(Collected data)
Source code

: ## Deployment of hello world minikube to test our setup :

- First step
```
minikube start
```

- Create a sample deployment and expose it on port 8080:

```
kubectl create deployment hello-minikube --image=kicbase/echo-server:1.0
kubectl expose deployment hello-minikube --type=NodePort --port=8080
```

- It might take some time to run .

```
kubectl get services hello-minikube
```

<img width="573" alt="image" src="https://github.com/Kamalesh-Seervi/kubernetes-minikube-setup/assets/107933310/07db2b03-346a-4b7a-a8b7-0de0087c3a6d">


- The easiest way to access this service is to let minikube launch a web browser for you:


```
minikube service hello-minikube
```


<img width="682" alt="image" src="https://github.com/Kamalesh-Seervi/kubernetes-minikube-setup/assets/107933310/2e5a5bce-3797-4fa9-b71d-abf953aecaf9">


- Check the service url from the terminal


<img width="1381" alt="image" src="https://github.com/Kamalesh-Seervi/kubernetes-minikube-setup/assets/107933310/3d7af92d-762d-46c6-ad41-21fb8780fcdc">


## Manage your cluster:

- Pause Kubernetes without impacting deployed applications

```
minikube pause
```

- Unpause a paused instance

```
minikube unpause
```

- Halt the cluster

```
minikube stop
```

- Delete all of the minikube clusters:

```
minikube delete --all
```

WHAT IS REQUIRED | Copy all lines of the preceding data that hold the word "kubectl".

EXERCISE RESULT |
kubectl create deployment hello-minikube --image=kicbase/echo-server:1.0
kubectl expose deployment hello-minikube --type=NodePort --port=8080
kubectl get services hello-minikube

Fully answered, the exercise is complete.